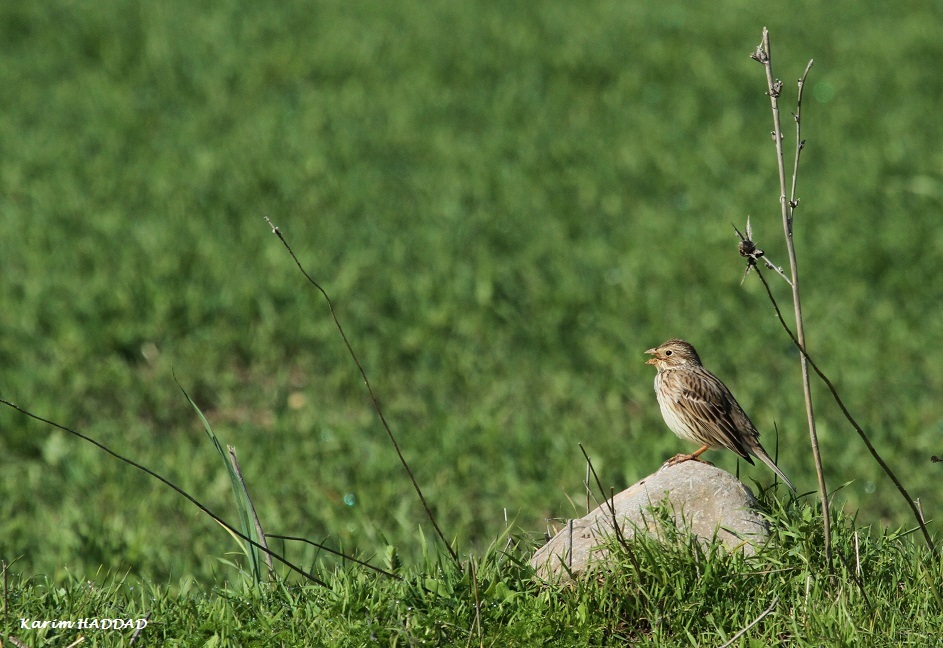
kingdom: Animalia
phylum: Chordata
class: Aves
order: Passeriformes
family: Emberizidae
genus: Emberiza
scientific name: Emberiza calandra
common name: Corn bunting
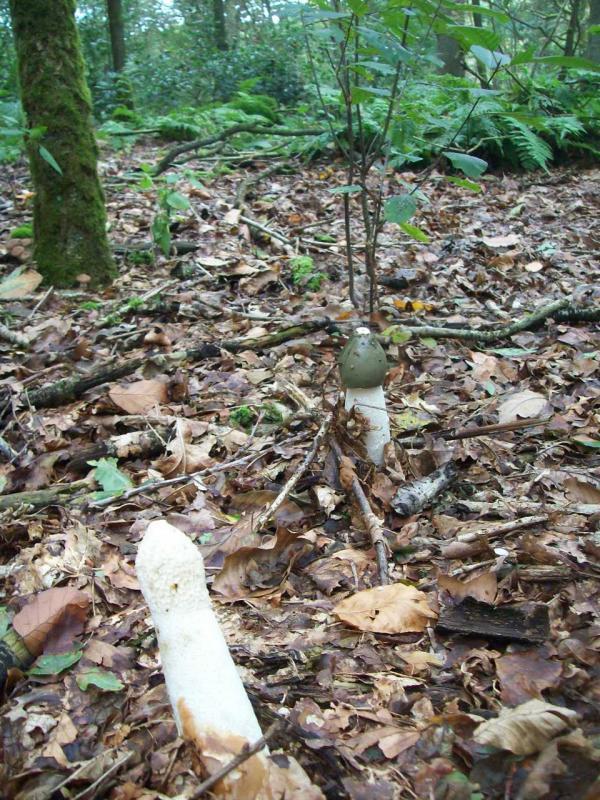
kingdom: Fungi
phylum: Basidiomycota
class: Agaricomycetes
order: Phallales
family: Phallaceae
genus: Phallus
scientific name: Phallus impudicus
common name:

::::

*Work required*: Copy every line above word for word, but leave out the pictures.

*Solution*:
kingdom: Animalia
phylum: Chordata
class: Aves
order: Passeriformes
family: Emberizidae
genus: Emberiza
scientific name: Emberiza calandra
common name: Corn bunting
kingdom: Fungi
phylum: Basidiomycota
class: Agaricomycetes
order: Phallales
family: Phallaceae
genus: Phallus
scientific name: Phallus impudicus
common name:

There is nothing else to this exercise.